Exercise goal »
Word for word, copy the data that follows and skip its pictures.

(Data entries)
____

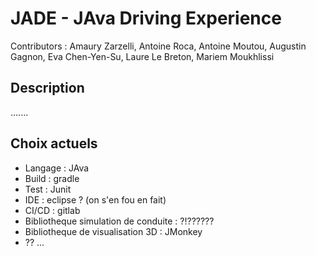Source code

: # JADE - JAva Driving Experience

Contributors : Amaury Zarzelli, Antoine Roca, Antoine Moutou, Augustin Gagnon, Eva Chen-Yen-Su, Laure Le Breton, Mariem Moukhlissi

## Description

.......

## Choix actuels 

- Langage : JAva
- Build : gradle 
- Test : Junit 
- IDE : eclipse ? (on s'en fou en fait)
- CI/CD : gitlab 
- Bibliotheque simulation de conduite : ?!??????
- Bibliotheque de visualisation 3D : JMonkey 
- ?? ...
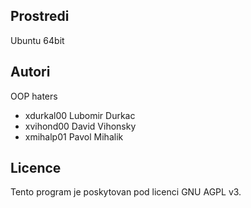 Prostredi
---------

Ubuntu 64bit

Autori
------

OOP haters
- xdurkal00 Lubomir Durkac 
- xvihond00 David Vihonsky 
- xmihalp01 Pavol Mihalik 

Licence
-------

Tento program je poskytovan pod licenci GNU AGPL v3.
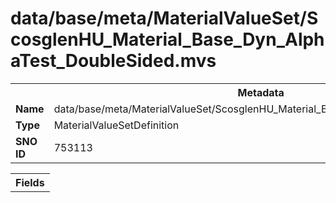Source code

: <h1>data/base/meta/MaterialValueSet/ScosglenHU_Material_Base_Dyn_AlphaTest_DoubleSided.mvs</h1><table><tr><th colspan="100%">Metadata</th></tr><tr><td><b>Name</b></td><td>data/base/meta/MaterialValueSet/ScosglenHU_Material_Base_Dyn_AlphaTest_DoubleSided.mvs</td></tr><tr><td><b>Type</b></td><td>MaterialValueSetDefinition</td></tr><tr><td><b>SNO ID</b></td><td>753113</td></tr></table>

<table><tr><th colspan="100%">Fields</th></tr></table>


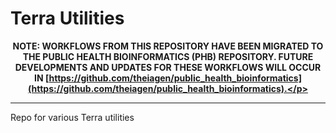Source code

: # Terra Utilities

**<p align="center">NOTE: WORKFLOWS FROM THIS REPOSITORY HAVE BEEN MIGRATED TO THE PUBLIC HEALTH BIOINFORMATICS (PHB) REPOSITORY. FUTURE DEVELOPMENTS AND UPDATES FOR THESE WORKFLOWS WILL OCCUR IN [https://github.com/theiagen/public_health_bioinformatics](https://github.com/theiagen/public_health_bioinformatics).</p>**

----


Repo for various Terra utilities
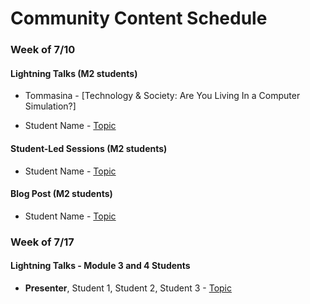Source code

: # Community Content Schedule

### **Week of 7/10**

#### Lightning Talks (M2 students)

* Tommasina - [Technology & Society: Are You Living In a Computer Simulation?]

* Student Name - [Topic](http://gist.github.com/username/link-to-my-outline-gist)

#### Student-Led Sessions (M2 students)

* Student Name - [Topic](http://gist.github.com/username/link-to-my-outline-gist)

#### Blog Post (M2 students)

* Student Name - [Topic](http://gist.github.com/username/link-to-my-outline-gist)


### **Week of 7/17**

#### Lightning Talks - Module 3 and 4 Students

* **Presenter**, Student 1, Student 2, Student 3 - [Topic](http://gist.github.com/username/link-to-my-outline-gist)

____

Task solution »
Source code

: # JADE - JAva Driving Experience

Contributors : Amaury Zarzelli, Antoine Roca, Antoine Moutou, Augustin Gagnon, Eva Chen-Yen-Su, Laure Le Breton, Mariem Moukhlissi

## Description

.......

## Choix actuels 

- Langage : JAva
- Build : gradle 
- Test : Junit 
- IDE : eclipse ? (on s'en fou en fait)
- CI/CD : gitlab 
- Bibliotheque simulation de conduite : ?!??????
- Bibliotheque de visualisation 3D : JMonkey 
- ?? ...
 Prostredi
---------

Ubuntu 64bit

Autori
------

OOP haters
- xdurkal00 Lubomir Durkac 
- xvihond00 David Vihonsky 
- xmihalp01 Pavol Mihalik 

Licence
-------

Tento program je poskytovan pod licenci GNU AGPL v3.
Source code

: <h1>data/base/meta/MaterialValueSet/ScosglenHU_Material_Base_Dyn_AlphaTest_DoubleSided.mvs</h1><table><tr><th colspan="100%">Metadata</th></tr><tr><td><b>Name</b></td><td>data/base/meta/MaterialValueSet/ScosglenHU_Material_Base_Dyn_AlphaTest_DoubleSided.mvs</td></tr><tr><td><b>Type</b></td><td>MaterialValueSetDefinition</td></tr><tr><td><b>SNO ID</b></td><td>753113</td></tr></table>

<table><tr><th colspan="100%">Fields</th></tr></table>


Source code

: # Terra Utilities

**<p align="center">NOTE: WORKFLOWS FROM THIS REPOSITORY HAVE BEEN MIGRATED TO THE PUBLIC HEALTH BIOINFORMATICS (PHB) REPOSITORY. FUTURE DEVELOPMENTS AND UPDATES FOR THESE WORKFLOWS WILL OCCUR IN [https://github.com/theiagen/public_health_bioinformatics](https://github.com/theiagen/public_health_bioinformatics).</p>**

----


Repo for various Terra utilities
Source code

: # Community Content Schedule

### **Week of 7/10**

#### Lightning Talks (M2 students)

* Tommasina - [Technology & Society: Are You Living In a Computer Simulation?]

* Student Name - [Topic](http://gist.github.com/username/link-to-my-outline-gist)

#### Student-Led Sessions (M2 students)

* Student Name - [Topic](http://gist.github.com/username/link-to-my-outline-gist)

#### Blog Post (M2 students)

* Student Name - [Topic](http://gist.github.com/username/link-to-my-outline-gist)


### **Week of 7/17**

#### Lightning Talks - Module 3 and 4 Students

* **Presenter**, Student 1, Student 2, Student 3 - [Topic](http://gist.github.com/username/link-to-my-outline-gist)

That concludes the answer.